Martenstyn stressed he had not been contacted by any of the brand owners about his website and added, in a interesting twist of logic, he believes that his business activity is legal because no person had contacted him to mention it wasn’t.

He added that his legal services is he is not in breach of your law.

In addition, a disclaimer on SwissReplicaWatches.com.au states how the brands “cannot prosecute anybody(s) connected to this website”, citing code 431.322.12 of the Internet Privacy Act.

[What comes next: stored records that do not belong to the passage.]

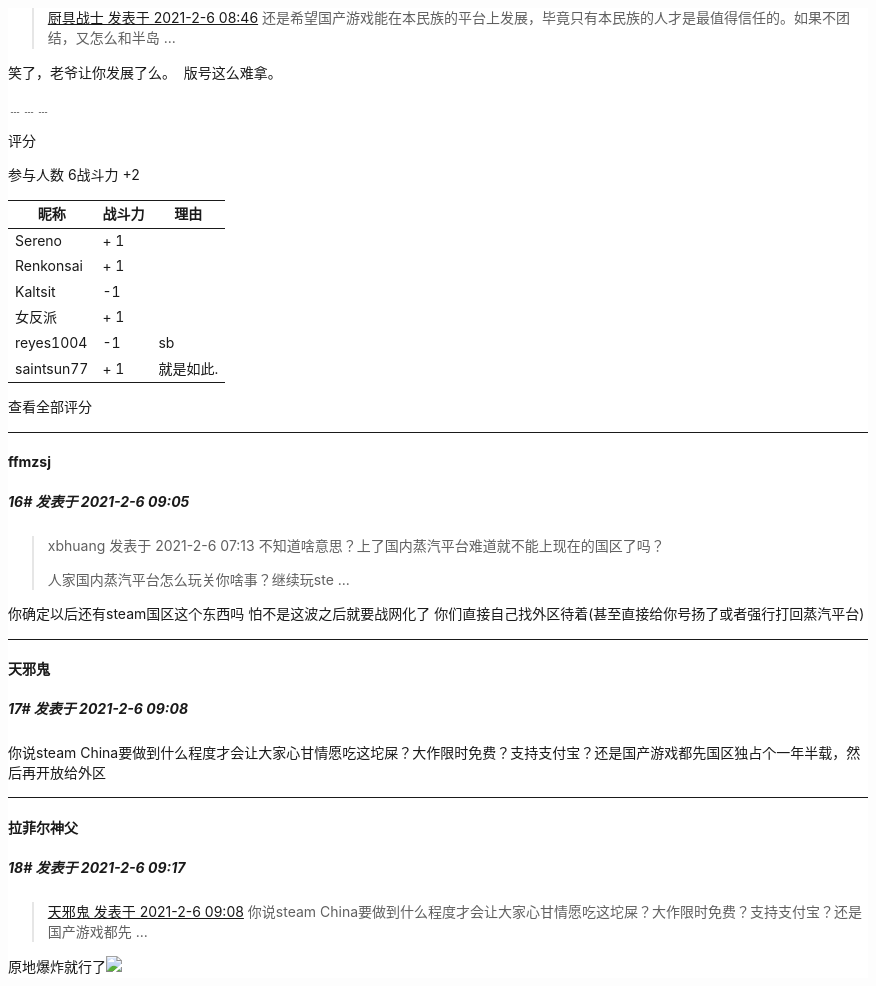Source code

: 
<blockquote><a href="httphttps://bbs.saraba1st.com/2b/forum.php?mod=redirect&amp;goto=findpost&amp;pid=50253642&amp;ptid=1986508" target="_blank">厨具战士 发表于 2021-2-6 08:46</a>
还是希望国产游戏能在本民族的平台上发展，毕竟只有本民族的人才是最值得信任的。如果不团结，又怎么和半岛 ...</blockquote>
笑了，老爷让你发展了么。  版号这么难拿。


﹍﹍﹍

评分


 参与人数 6战斗力 +2

|昵称|战斗力|理由|
|----|---|---|
| Sereno| + 1||
| Renkonsai| + 1||
| Kaltsit|-1||
| 女反派| + 1||
| reyes1004|-1|sb|
| saintsun77| + 1|就是如此.|


查看全部评分


-----

####  ffmzsj  
##### 16#       发表于 2021-2-6 09:05


<blockquote>xbhuang 发表于 2021-2-6 07:13
不知道啥意思？上了国内蒸汽平台难道就不能上现在的国区了吗？

人家国内蒸汽平台怎么玩关你啥事？继续玩ste ...</blockquote>
你确定以后还有steam国区这个东西吗 怕不是这波之后就要战网化了 你们直接自己找外区待着(甚至直接给你号扬了或者强行打回蒸汽平台)


-----

####  天邪鬼  
##### 17#       发表于 2021-2-6 09:08


你说steam China要做到什么程度才会让大家心甘情愿吃这坨屎？大作限时免费？支持支付宝？还是国产游戏都先国区独占个一年半载，然后再开放给外区


-----

####  拉菲尔神父  
##### 18#       发表于 2021-2-6 09:17


<blockquote><a href="httphttps://bbs.saraba1st.com/2b/forum.php?mod=redirect&amp;goto=findpost&amp;pid=50253772&amp;ptid=1986508" target="_blank">天邪鬼 发表于 2021-2-6 09:08</a>
你说steam China要做到什么程度才会让大家心甘情愿吃这坨屎？大作限时免费？支持支付宝？还是国产游戏都先 ...</blockquote>
原地爆炸就行了<img src="https://static.saraba1st.com/image/smiley/face2017/066.png" referrerpolicy="no-referrer">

More internet retailers display similar disclaimers, all citing code 431.322.12 in the Internet Privacy Act.

Another Australian website, which provides van cleef & arpels clover necklace outlet labelled jewellery cites the identical code, stating: “Any person representing or formally utilized by any one of the brands offered cannot enter this site. … When you enter this page and never consent to these terms you might be in violation of code 431.322.12 of dexipky14 Internet Privacy Act.”

Aside from the reality that a wide disclaimer such as that would not be accepted by way of a court, Jeweller’s research could find no proof the existence of the, so-called, Internet Privacy Act. It looks to be a disclaimer used by lots of counterfeit websites so as to deter court action.

Jeweller emailed Martenstyn asking, “The Terms & Conditions part of your site refers to the “Internet Privacy Act”. We could find no such Act, are you able to direct us to it?”

Martenstyn was also asked whether he agreed that the product his business sold was counterfeit provided that it carries the logos of famous brands.